* [Testo da analizzare]:
________________________________________

A palazzo Ferro Fini il presidente Zaia sta valutando la Pdl 451. Il deputato Zardini chiede la convocazione degli Stati Generali. Businarolo: «Zaia non sapeva. Subito il ritiro».

Lessinia, Spluga della Preta
Lessinia, Spluga della Preta

Il presidente Luca Zaia sta valutando la Proposta di Legge 451. Businarolo (M5S):«Il presidente non sapeva dell’iniziativa. Subito il ritiro». Il deputato veronese Zardini (PD) chiede la convocazione degli Stati Generali.

Dopo la manifestazione a favore del Parco della Lessinia di domenica 26 gennaio contro la riduzione del parco proposta in Regione Veneto con la PDLR 451, di cui già si è occupato questo giornale, pare che il presidente Luca Zaia stia valutando la proposta di tagliare il Parco. Secondo la deputata Francesca Businarolo (M5S),  il presidente Zaia non era a conoscenza dell’iniziativa del suo stesso gruppo politico.

________________________________________

* [Materiale di studio]:
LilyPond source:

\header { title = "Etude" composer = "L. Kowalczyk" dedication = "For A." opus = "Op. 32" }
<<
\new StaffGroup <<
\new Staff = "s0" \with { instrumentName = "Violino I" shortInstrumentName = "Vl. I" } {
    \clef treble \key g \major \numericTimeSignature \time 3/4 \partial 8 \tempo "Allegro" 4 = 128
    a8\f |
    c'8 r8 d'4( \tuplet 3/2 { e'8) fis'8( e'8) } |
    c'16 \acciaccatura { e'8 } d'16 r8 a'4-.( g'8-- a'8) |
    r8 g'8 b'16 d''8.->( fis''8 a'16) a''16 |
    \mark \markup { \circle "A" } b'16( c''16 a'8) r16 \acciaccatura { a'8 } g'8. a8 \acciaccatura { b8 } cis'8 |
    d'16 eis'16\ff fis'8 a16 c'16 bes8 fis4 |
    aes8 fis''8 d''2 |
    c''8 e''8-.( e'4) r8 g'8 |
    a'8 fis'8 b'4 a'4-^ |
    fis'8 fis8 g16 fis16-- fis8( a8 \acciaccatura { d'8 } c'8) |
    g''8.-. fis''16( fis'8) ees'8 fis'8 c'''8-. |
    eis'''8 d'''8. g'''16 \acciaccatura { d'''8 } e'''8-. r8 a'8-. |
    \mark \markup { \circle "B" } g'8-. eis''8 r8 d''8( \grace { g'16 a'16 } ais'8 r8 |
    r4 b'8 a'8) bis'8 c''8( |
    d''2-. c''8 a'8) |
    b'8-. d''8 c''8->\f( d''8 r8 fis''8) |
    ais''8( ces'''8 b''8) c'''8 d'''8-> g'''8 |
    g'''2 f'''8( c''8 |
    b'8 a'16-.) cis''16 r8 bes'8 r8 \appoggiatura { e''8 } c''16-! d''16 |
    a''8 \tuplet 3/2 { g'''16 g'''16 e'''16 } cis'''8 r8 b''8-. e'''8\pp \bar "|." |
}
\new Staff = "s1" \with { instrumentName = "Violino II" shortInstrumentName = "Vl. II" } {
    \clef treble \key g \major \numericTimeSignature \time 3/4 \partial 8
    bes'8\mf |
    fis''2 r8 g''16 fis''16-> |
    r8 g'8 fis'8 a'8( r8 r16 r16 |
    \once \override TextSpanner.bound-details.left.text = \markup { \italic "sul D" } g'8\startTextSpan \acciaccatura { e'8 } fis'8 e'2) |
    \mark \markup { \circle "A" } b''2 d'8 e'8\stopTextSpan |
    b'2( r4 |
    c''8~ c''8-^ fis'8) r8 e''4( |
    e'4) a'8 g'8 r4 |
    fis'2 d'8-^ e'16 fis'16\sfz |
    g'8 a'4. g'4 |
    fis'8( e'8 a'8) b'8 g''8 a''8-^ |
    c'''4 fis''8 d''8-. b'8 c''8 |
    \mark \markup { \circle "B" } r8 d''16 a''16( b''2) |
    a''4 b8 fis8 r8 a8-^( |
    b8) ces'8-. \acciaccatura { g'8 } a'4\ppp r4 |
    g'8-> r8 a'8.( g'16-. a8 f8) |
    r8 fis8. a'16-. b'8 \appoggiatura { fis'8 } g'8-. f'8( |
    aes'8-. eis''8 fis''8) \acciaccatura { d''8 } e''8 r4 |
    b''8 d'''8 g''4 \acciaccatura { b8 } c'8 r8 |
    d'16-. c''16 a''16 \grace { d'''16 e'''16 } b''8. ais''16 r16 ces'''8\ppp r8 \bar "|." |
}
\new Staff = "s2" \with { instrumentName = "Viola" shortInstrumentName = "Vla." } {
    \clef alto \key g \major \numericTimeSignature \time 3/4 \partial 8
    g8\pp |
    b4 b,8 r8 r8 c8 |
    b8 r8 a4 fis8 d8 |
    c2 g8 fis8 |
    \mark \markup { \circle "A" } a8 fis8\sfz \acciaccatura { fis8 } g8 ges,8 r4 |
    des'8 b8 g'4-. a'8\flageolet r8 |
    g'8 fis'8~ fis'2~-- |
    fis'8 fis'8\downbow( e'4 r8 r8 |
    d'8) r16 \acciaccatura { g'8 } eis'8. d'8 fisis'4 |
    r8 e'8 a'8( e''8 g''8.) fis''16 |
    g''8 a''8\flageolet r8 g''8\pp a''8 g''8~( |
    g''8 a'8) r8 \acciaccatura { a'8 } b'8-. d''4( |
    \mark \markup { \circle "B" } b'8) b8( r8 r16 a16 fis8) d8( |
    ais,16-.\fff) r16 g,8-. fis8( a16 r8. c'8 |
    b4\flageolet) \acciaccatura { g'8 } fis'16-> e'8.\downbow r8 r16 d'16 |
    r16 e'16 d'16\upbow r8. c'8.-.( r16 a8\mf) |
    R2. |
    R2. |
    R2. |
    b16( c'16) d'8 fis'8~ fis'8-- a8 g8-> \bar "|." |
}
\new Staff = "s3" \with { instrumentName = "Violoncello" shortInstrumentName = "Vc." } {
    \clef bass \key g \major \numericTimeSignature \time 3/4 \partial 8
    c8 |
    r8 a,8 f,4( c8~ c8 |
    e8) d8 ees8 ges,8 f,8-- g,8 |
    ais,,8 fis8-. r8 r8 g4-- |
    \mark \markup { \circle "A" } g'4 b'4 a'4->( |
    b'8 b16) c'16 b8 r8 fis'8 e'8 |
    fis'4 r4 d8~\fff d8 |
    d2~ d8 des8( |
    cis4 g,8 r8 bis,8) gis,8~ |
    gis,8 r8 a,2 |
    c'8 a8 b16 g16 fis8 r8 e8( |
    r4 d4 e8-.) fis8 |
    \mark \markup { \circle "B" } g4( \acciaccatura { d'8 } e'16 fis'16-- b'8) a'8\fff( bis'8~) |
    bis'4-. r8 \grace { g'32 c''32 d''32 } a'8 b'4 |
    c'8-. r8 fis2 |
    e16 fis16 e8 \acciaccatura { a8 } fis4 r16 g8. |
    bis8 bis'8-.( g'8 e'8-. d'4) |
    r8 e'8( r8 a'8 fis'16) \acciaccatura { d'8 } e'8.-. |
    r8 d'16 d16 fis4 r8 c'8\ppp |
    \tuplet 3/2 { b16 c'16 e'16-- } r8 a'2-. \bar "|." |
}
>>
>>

________________________________________

* [Il compito]:
Nel testo sul Parco della Lessinia, in quale giorno si è svolta la manifestazione a favore del parco?

* [Soluzione]:
Domenica 26 gennaio.